Ada beberapa hal yang perlu diperhatikan bagi setiap pasangan dalam menjalani masa ta’aruf, yaitu diantaranya: Pertama menjaga hati. Artinya, antara satu dengan yang lainnya harus saling menjaga perasaan pasangannya. Kemudian menjaga perasaannya sendiri agar tidak berpaling ke hati yang lain. Berusaha untuk mengerti pasangannya. Karena pasangan yang haus dengan pengertian orang yang istimewa dalam hidupnya dapat mengusik perasaannya. Adanya mereka selalu berpikir “Masih adakah niat baiknya untukku?”. Sehingga lambat laun ini akan mempengaruhi hubungan yang sedang dijalani.
Kedua, banyak berdoa memohon ridho Allah SWT, ridho nabi-Nya, sebagai pemimpin kita, serta rido para penghuni langit dan bumi. Dengan begitu perjalanan cintanya akan berjalan lancar seiring dengan ridhoNya dan makhlukNya, tanpa terkecuali. Kemudian berdoa meminta petunjuk untuk cinta. Jika memang si dia adalah orang yang dipilih untuk menjadi teman sepanjang usia sampai bertemu kembali di akhirat, agar dibukakan jalan terbaik untuk itu. Namun, jika mereka bukan jodoh yang telah ditulis di lauhil mahfudz[5] sebaiknya segera dipisahkan tanpa harus ada yang terluka.

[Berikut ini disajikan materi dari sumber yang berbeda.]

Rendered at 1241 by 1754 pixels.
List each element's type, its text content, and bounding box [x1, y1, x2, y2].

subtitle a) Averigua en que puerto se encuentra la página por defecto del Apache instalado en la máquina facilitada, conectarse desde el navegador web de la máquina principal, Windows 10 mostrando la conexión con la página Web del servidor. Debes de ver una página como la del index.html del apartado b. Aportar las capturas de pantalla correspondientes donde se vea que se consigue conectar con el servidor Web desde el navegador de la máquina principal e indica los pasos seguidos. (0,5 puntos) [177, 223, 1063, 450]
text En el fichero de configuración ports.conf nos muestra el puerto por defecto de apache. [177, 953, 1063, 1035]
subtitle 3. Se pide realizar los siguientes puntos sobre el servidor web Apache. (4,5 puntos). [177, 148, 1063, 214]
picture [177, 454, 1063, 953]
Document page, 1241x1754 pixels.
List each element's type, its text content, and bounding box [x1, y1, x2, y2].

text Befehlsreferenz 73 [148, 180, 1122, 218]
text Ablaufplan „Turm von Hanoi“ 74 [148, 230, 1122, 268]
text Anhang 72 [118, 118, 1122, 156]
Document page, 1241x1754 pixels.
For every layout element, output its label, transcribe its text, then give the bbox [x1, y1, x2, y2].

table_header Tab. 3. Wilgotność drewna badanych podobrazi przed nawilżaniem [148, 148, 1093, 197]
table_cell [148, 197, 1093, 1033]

Ketiga, tawakkal[6] atas segala yang sedang terjadi dan yang akan terjadi. Dengan menyerahkan semua kelemahan kepada Allah SWT serta memasrahkan segala hal yang dijalani kepadaNya semata. Apapun yang menjadi konsekuensi nantinya agar bisa diterima dengan penuh kelapangan. Jika masih bisa berlanjut ke jenjang yang lebih tinggi berarti hanya meningkatkan rasa syukur. Namun, jika harus berhenti di tengah perjalanan, agar bisa lebih bersabar terhadap takdir.
Keempat, berusaha meningkatkan dan menjaga gejolak cinta. Terutama ketika jarak jauh. Diantaranya dengan mengaplikasikan nomor satu yang telah disebutkan tadi, yaitu menjaga hati. Kemudian berdoa dan banyak bertawakkal. Intinya, ketika kita mau mengerjakan nomor satu, dua, dan tiga, berarti sudah mau berusaha meningkatkan dan menjaga gejolak cinta. Termasuk juga diantaranya adalah pengertian dan perhatian. Dengan terbukti adanya pengertian dan perhatian berarti sudah bisa dipastikan bahwa rasa yang dimilliki sudah sampai pada tingkat tertinggi yakni sayang.
Kelima, ini yang terakhir adalah mengistiqamahkan niat baik. Karena niat yang akan menguatkan cinta dan mengutuhkan cinta hingga tepat pada titik waktu akad digelar dan sampai selamanya. Jika niat sudah lemah atau mungkin tidak ada, maka itu sudah alamat cinta tidak akan terwujud menjadi ikatan yang halal. Niat yang kuat mampu mengalahkan kendala cinta, sebesar apapun itu. Tapi harus niat baik, lho.
Alhasil, aktifitas yang dilakukan pada masa-masa ta’aruf merupakan sebuah penentu apakah ta’aruf yang dijalani masih layak untuk dipertahankan pada jenjang yang lebih tinggi atau tidak? Karena Islam sangat menghargai wanita sebagai makhluk-Nya yang lemah, namun dijunjung tinggi harkat dan martabatnya. Islam tidak bermaksud untuk mempersulit, namun ini demi kebaikan dan kebahagiaan bersama.